Dec 29, 2025
Exploring the Future of Virtualized Substations with RTE
At EcoPhi, we believe the future of substations lies in virtualization, high-fidelity measurements, and predictive intelligence. We are therefore proud to share that RTE – Réseau de Transport d’Électricité will be testing EcoPhi’s solutions at the Echalas 400 kV and 225 kV substations in 2026.
This collaboration marks an important step from ambition to real-world field validation of digital substation technologies.
From long-standing challenges to new insights
Our journey with RTE began with a kickoff site visit to Echalas, where the teams have been facing unexplained equipment issues for many years. These kinds of challenges are precisely where virtualization and advanced measurement technologies can unlock new understanding.
The key question driving this pilot is both simple and ambitious:
Can digitalization and virtualization help us better understand, anticipate, and even foresee faults before they happen?
Together with RTE, we are excited to explore how data-driven insights and virtualized architectures can move substations from reactive maintenance to a more predictive and resilient operating model.
Field validation that matters
A special thank you to Maxime Pelletier, who is leading RTE’s virtualization initiatives.
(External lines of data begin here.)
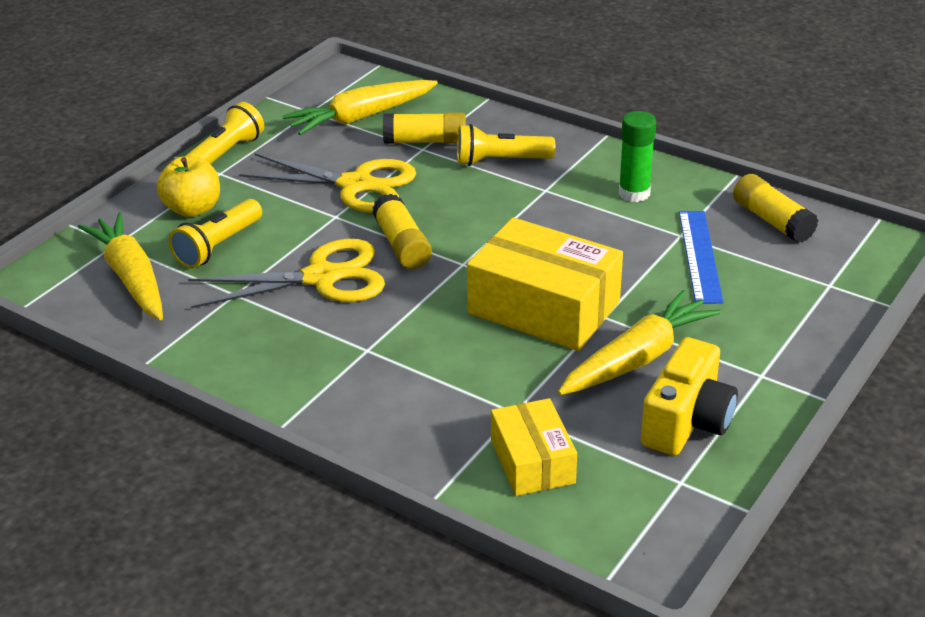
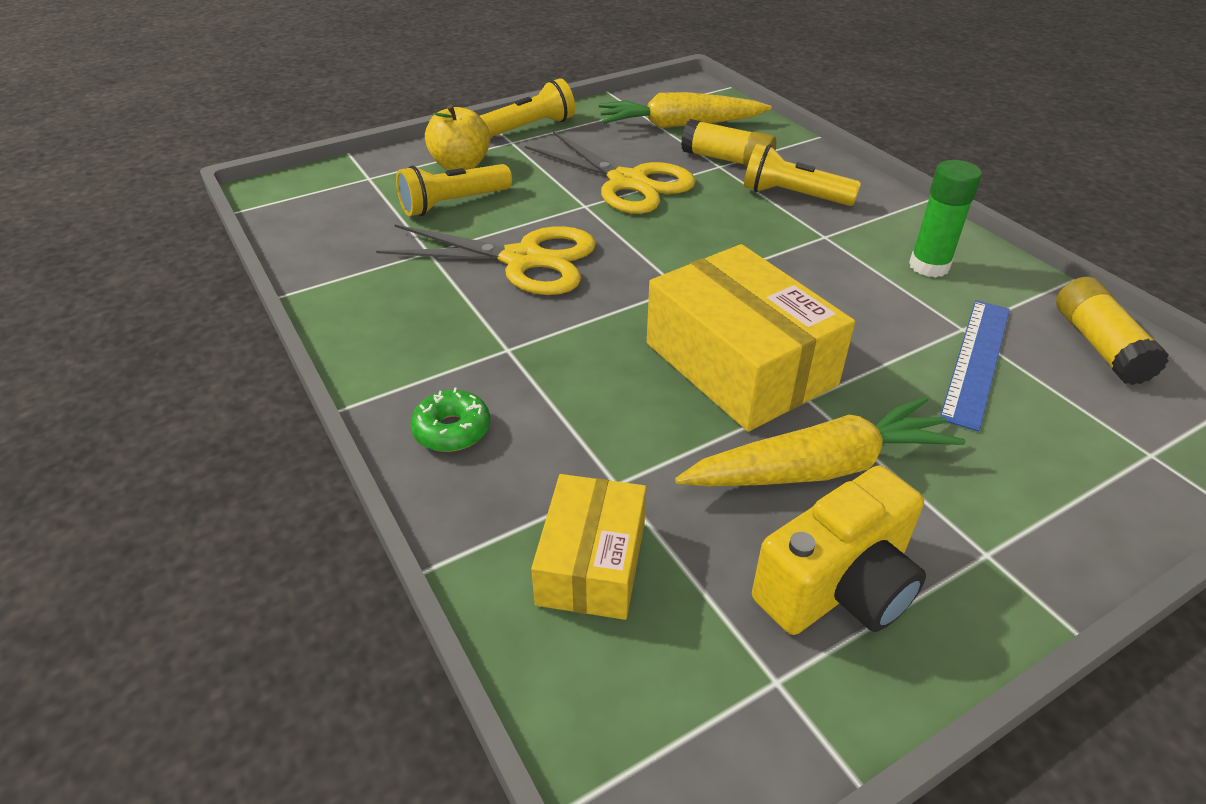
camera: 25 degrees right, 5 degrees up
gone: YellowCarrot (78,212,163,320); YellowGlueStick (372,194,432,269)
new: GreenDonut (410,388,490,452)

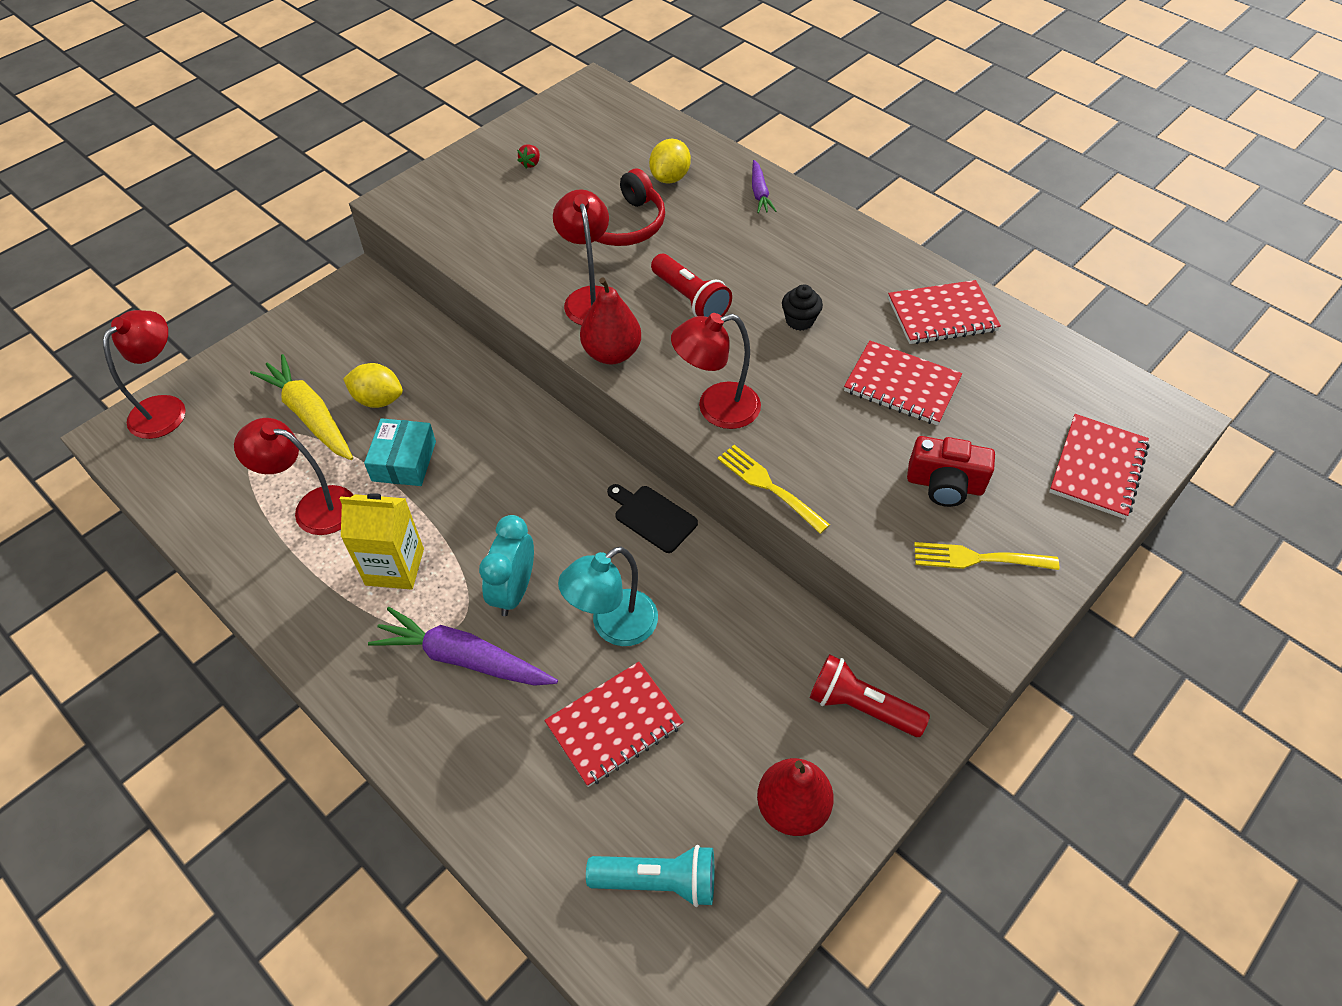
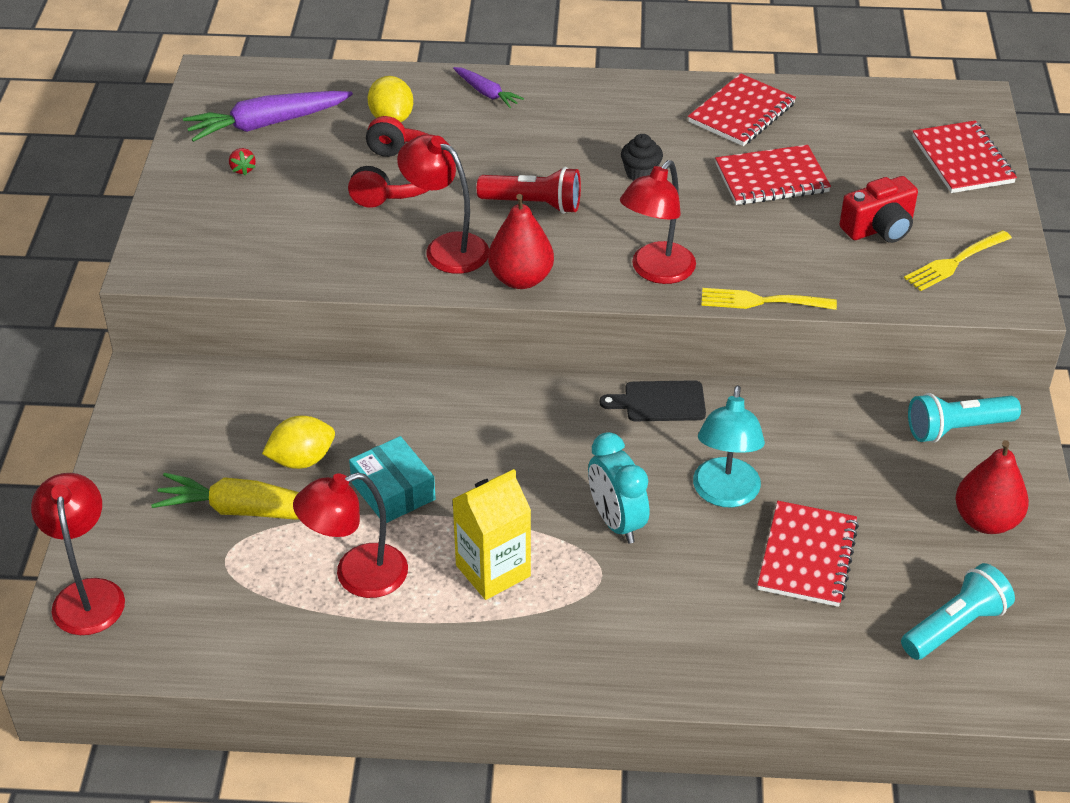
camera: 40 degrees left, 10 degrees down
shifted: PurpleCarrot (368,607,558,686) to (183,91,353,142)
repainted: RedFlashlight (810,654,930,737) to TurquoiseFlashlight (908,393,1021,443)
This type of commitment accelerates the entire ecosystem and motivates innovators like us to deliver solutions that are reliable, measurable, and deployable at scale.
Digitalizing Echalas with EcoPhi technology
As part of the project, EcoPhi will digitalize and virtualize the Echalas substations using:
QMU 800 – providing high-fidelity measurements and advanced monitoring
CMPC 800 – enabling centralized protection, control, and virtualized applications
Together, these platforms allow protection, monitoring, and analytics to be decoupled from hardware and deployed flexibly — a key foundation for the modern digital substation.
Collaboration at the core
Successful innovation in critical infrastructure is always a team effort. We would like to extend our sincere thanks to the RTE maintenance and expert teams for an excellent kickoff and open collaboration:
St Etienne: Alexandre Breysse
Lyon: Geoffrey Auran & Cédric Celle
Campus expert: Irvin Guerault
Looking ahead
This pilot at Echalas is more than a technology test — it is a step toward rethinking how substations are designed, operated, and maintained. By combining virtualization, precise measurements, and advanced analytics, we aim to help utilities gain deeper visibility, reduce uncertainty, and improve long-term reliability.
We’re excited about what lies ahead and proud to work alongside RTE to help shape the next generation of digital substations.